Quello che dopo 15 anni di processi, appelli e cassazione, l’imputato viene condannato e lui «Io l’ho sempre saputo, ha la tipica faccia da assassino». Che se il criterio fosse questo, Casaleggio come minimo avrebbe il cadavere di Pizzarotti nel freezer. Il giurista de noantri. Quello che nella vita ha una tabaccheria, scrive un pistolotto di sessanta righe commentando la sentenza nei dettagli, discutendo l’operato dei pm e contestando la condanna come un giurista consumato, poi tu replichi «Ma del quadro indiziario che ne pensi?» e lui «Ho una stampa di New York in salotto, ma in generale preferisco le pareti vuote».
O anche «Oggi c’è stato l’incidente probatorio!» e lui «S’è fatto male qualcuno?».
IL DIETROLOGO-COMPLOTTISTA.
È quello che entra nella discussione con la consueta domanda enigmatica «Ma non vi siete chiesti perché l’imputato ha quell’avvocato di grido?». «No, perché?». «Perché l’assassino è il cugino del nonno dello zio del giardiniere di Alfano, lo sanno tutti!».
Oppure «Il vero assassino non era la madre ma il pappagallo indiano, solo che hanno trovato un falso colpevole per non pregiudicare il rilascio dei marò». Il radicale elastico. È quello che «per carità, io sono contrario alla pena di morte, contrarissimo, che cosa barbara, ma in questo caso…».
E «in questo caso» può essere qualsiasi cosa, dall’omicidio efferato di una donna alla soppressione di una scimmia con l’ebola, a seconda della sua sensibilità. È quello, insomma, che «Nessuno tocchi Caino finché non girano le palle a me».
IL GIUSTIZIERE DELLA NOTTE.
Quello che prima di cena scrive un post di novantasette righe in cui giura che se qualcuno gli ammazzasse un parente, altro che carcere, lo aspetterebbe fuori dall’aula di tribunale e dopo aver esploso centoventuno colpi lo appenderebbe per le palle al lampadario, gli farebbe lo scalpo e darebbe in pasto il cuore agli avvoltoi. Poi la moglie gli dice «Apparecchia e pure di corsa!» e scappa lasciando il post a metà. Il lontano parente.
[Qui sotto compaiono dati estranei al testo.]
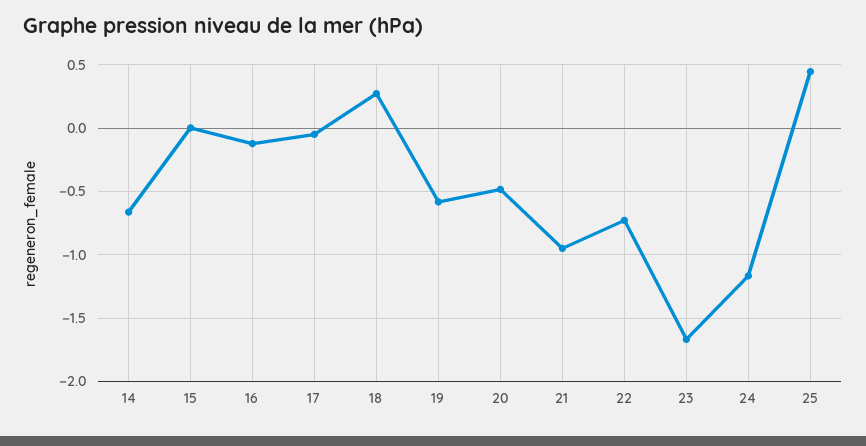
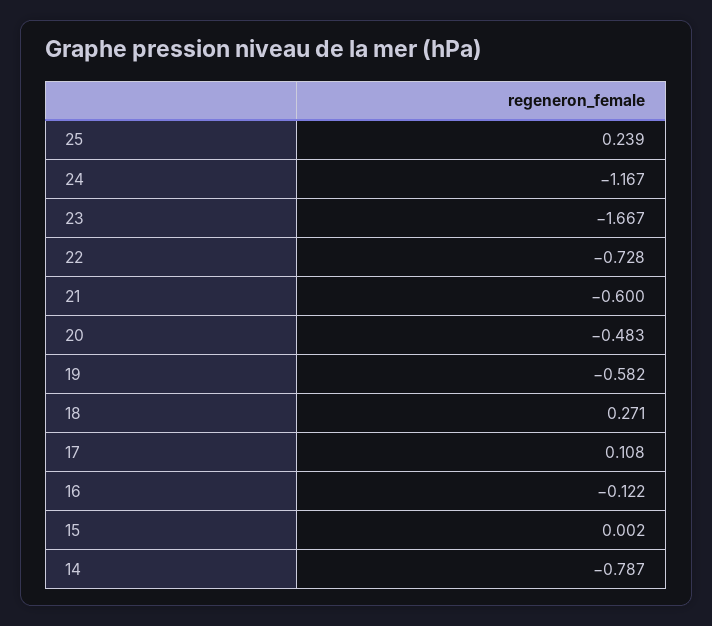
  {
-   "14": -0.65,
+   "14": -0.787,
    "15": 0.002,
    "16": -0.122,
-   "17": -0.05,
+   "17": 0.108,
    "18": 0.271,
    "19": -0.582,
    "20": -0.483,
-   "21": -0.95,
+   "21": -0.6,
    "22": -0.728,
    "23": -1.667,
    "24": -1.167,
-   "25": 0.45
+   "25": 0.239
  }

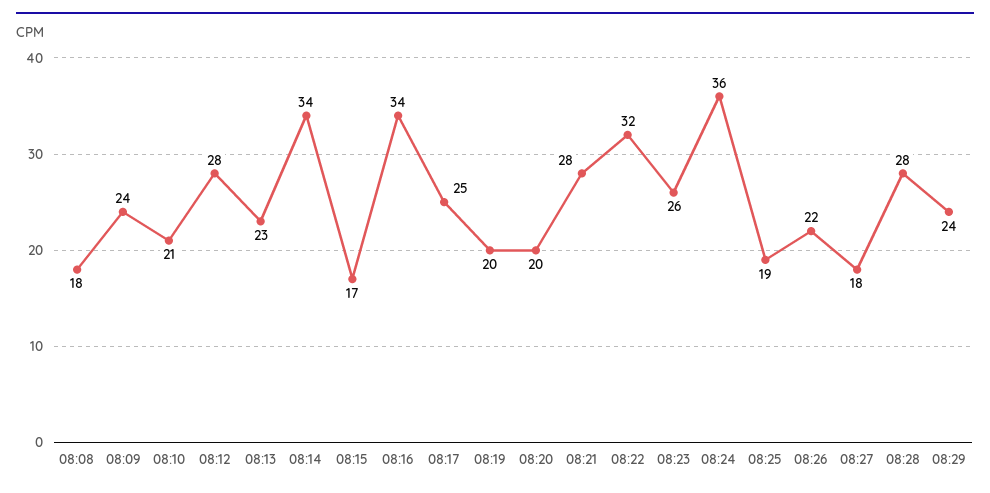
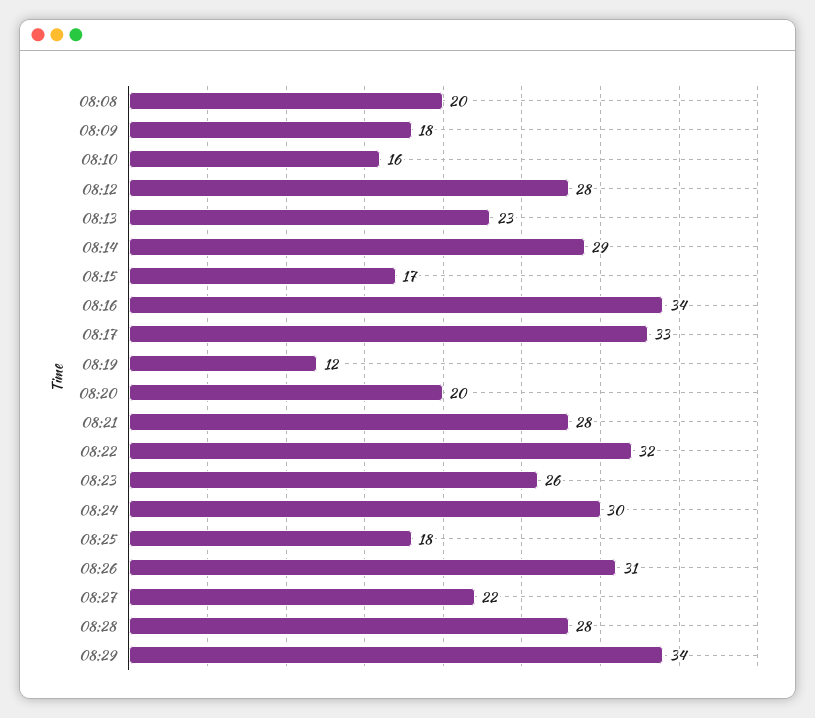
  {
-   "08:08": 18,
+   "08:08": 20,
-   "08:09": 24,
+   "08:09": 18,
-   "08:10": 21,
+   "08:10": 16,
    "08:12": 28,
    "08:13": 23,
-   "08:14": 34,
+   "08:14": 29,
    "08:15": 17,
    "08:16": 34,
-   "08:17": 25,
+   "08:17": 33,
-   "08:19": 20,
+   "08:19": 12,
    "08:20": 20,
    "08:21": 28,
    "08:22": 32,
    "08:23": 26,
-   "08:24": 36,
+   "08:24": 30,
-   "08:25": 19,
+   "08:25": 18,
-   "08:26": 22,
+   "08:26": 31,
-   "08:27": 18,
+   "08:27": 22,
    "08:28": 28,
-   "08:29": 24
+   "08:29": 34
  }

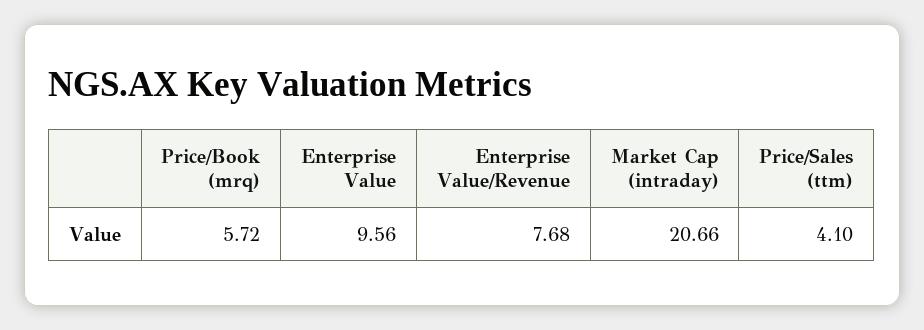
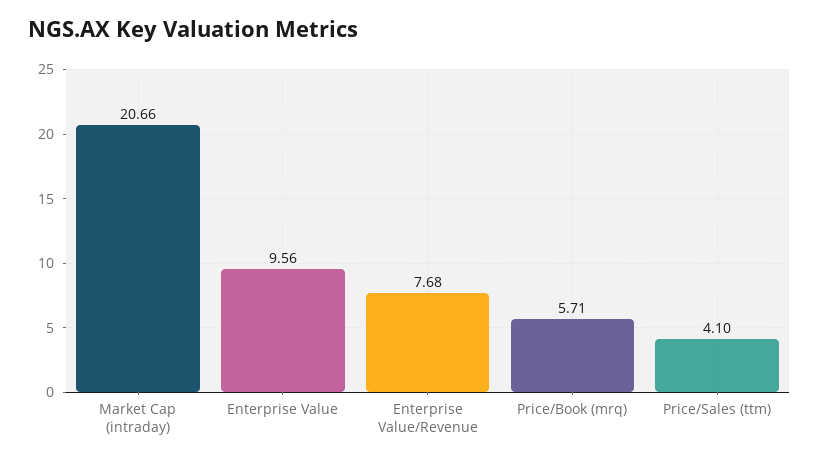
  {
-   "Price/Book (mrq)": 5.72,
+   "Price/Book (mrq)": 5.71,
    "Enterprise Value": 9.56,
    "Enterprise Value/Revenue": 7.68,
    "Market Cap (intraday)": 20.66,
    "Price/Sales (ttm)": 4.1
  }

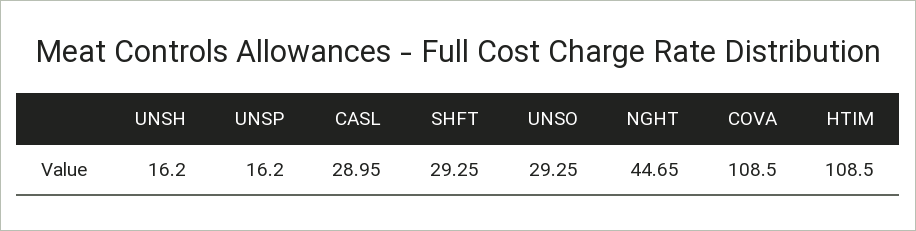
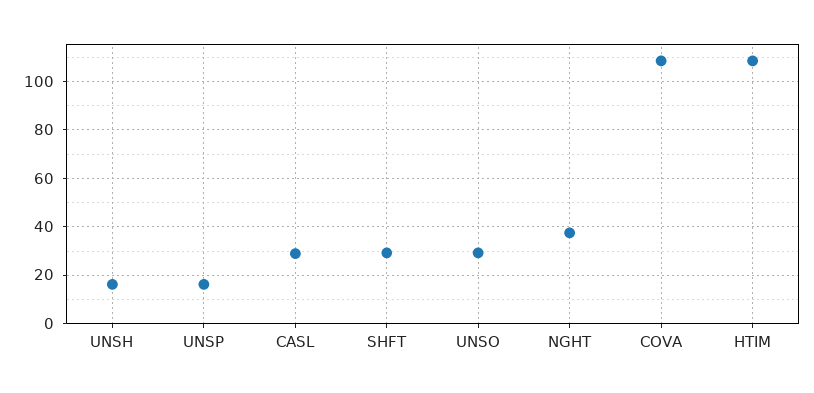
  {
    "UNSH": 16.2,
    "UNSP": 16.2,
    "CASL": 28.95,
    "SHFT": 29.25,
    "UNSO": 29.25,
-   "NGHT": 44.65,
+   "NGHT": 37.5,
    "COVA": 108.5,
    "HTIM": 108.5
  }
Quello che lui la vittima la conosceva perché la consuocera aveva fatto la madrina al battesimo della sorella di lei. Ovviamente lei era una brava ragazza ma aveva uno sguardo un po’ triste, si vedeva che c’era qualcosa che non andava. Poi uno replica che bastasse una faccia triste per essere condannati a morte a quest’ora mezzo Pd sarebbe stato falciato e il discorso finisce in caciara, come sempre sul web.
IL CORONISTA.
Quello che ormai qualsiasi cosa tu dica, da «Stasi s’è beccato sedici anni» a «Sai mica con chi gioca il Genoa domenica?», lui replica indignato «E poi al povero Corona hanno dato 15 anni!». Fabrizio Corona è diventato il parametro della giustizia mondiale. Il giorno in cui arresteranno il numero uno dell’Isis, lo porteranno a Guantanamo dicendogli «E ricorda che Corona è in carcere per molto meno».